▸ **TEXTO PROPORCIONADO**

-*-

Y ahora debo hacer una acotación: si el cine fuera una religión, mi trinidad la formarían John Ford, Jean Renoir y Fritz Lang. Venero a los tres, y me hubiera gustado conocerlos y mantener una larga conversación con ellos, pero con Ford quizá sólo fuera posible durante la primera botella a bordo del Araner, donde se refugiaba después de un rodaje, y a Lang quién sabe si en sus últimos años... Pero creo que con Renoir podría charlar en una sobremesa interminable cualquier día en cualquier época. Si hace unos días enhebramos los hilos de la obra de Lang con la de Renoir, también podríamos pespuntar los vínculos entre la de Renoir y la de Ford a través de El hombre del sur (1945), en cuyo guión colaboró William Faulkner y que podría verse como una prolongación de Las uvas de la ira (1940), y entre la de Ford y la de Renoir mediante una sesión continua que yuxtaponga La ruta del tabaco y Aguas pantanosas, ambas de 1941. Podríamos ampliar los hilos de la trama que une a los tres cineastas: Renoir rueda Esta tierra es mía (1943) con Maureen O'Hara, la más fordiana de las actrices, y La mujer de la playa (1947) -su última película en Hollywood- con Joan Bennett, la más langiana de las actrices. Los tres vieron cómo la crítica mayoritaria ninguneaba sus últimas películas -considerando que los cineastas ya chocheaban- y el público les daba la espalda. Y en fin, tanto Ford como Lang hablaron de Renoir como uno de sus cineastas favoritos.

-*-

▸ **ENUNCIADO ESCRITO 1**
Reproduce el fragmento del listado que abre con la línea que contiene "genus: Eriogonum" y cierra con el final del listado, cambiando "collectors" por "collected by" y dejando todo lo demás igual.

-*-

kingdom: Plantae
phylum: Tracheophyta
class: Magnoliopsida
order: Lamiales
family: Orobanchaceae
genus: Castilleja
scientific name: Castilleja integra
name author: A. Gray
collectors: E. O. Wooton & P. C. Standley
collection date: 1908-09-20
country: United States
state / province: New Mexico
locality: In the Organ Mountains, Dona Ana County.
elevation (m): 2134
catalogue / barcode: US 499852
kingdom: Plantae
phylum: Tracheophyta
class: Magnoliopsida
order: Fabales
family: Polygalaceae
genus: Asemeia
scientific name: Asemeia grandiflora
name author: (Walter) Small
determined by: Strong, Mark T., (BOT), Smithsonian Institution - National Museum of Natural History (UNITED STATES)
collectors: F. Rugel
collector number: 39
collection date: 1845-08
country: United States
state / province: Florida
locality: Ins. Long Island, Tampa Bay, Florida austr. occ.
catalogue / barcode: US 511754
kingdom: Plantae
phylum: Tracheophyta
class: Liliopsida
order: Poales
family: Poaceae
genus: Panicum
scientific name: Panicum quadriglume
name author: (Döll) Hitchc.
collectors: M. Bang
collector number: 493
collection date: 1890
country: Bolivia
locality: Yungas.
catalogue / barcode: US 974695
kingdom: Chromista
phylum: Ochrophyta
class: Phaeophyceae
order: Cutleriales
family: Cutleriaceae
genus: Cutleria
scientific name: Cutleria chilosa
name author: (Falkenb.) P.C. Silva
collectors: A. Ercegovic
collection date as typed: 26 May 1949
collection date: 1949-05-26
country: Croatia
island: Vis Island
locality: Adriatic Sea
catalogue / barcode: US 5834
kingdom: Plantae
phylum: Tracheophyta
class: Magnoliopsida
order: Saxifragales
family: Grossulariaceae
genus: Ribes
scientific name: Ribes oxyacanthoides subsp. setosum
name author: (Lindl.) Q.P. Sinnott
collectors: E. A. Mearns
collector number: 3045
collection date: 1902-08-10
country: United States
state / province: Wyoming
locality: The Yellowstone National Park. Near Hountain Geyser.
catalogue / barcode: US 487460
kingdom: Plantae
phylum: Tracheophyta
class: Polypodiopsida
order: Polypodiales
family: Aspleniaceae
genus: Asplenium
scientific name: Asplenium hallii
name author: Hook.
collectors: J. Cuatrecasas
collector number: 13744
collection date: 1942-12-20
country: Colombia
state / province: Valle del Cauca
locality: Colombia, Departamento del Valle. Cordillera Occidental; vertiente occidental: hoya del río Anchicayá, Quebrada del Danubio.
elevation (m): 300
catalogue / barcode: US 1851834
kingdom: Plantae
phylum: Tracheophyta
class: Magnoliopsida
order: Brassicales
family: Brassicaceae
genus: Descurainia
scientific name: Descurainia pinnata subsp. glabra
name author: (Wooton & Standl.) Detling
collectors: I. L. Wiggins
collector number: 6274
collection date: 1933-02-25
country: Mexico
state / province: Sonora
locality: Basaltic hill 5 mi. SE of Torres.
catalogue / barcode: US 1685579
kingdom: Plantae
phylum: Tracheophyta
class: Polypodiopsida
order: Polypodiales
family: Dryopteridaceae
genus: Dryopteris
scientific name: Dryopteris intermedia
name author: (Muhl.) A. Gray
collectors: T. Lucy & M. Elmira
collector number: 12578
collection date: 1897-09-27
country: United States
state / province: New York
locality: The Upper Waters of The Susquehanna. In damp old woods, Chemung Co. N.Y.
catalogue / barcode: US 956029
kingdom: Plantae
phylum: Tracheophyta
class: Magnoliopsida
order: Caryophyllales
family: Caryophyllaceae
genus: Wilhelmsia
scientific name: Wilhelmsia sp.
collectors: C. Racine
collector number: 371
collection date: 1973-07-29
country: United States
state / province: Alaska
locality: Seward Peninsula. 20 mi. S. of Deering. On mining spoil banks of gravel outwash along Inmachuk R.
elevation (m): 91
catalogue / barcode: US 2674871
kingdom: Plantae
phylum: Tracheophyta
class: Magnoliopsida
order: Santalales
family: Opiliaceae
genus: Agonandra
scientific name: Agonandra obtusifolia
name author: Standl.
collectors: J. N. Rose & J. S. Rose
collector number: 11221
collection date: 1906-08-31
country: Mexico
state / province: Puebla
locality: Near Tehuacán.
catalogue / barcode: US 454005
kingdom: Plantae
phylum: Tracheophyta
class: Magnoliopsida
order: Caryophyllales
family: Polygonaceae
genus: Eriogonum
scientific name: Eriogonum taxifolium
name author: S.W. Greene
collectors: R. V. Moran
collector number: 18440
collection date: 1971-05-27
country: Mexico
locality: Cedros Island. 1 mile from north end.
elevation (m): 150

-*-

▸ **ENUNCIADO ESCRITO 2**
Enumera todos los títulos de películas que aparecen en el texto sobre Ford, Renoir y Lang.

▸ **RESULTADO OBTENIDO 1**
genus: Eriogonum
scientific name: Eriogonum taxifolium
name author: S.W. Greene
collected by: R. V. Moran
collector number: 18440
collection date: 1971-05-27
country: Mexico
locality: Cedros Island. 1 mile from north end.
elevation (m): 150

▸ **RESULTADO OBTENIDO 2**
- El hombre del sur
- Las uvas de la ira
- La ruta del tabaco
- Aguas pantanosas
- Esta tierra es mía
- La mujer de la playa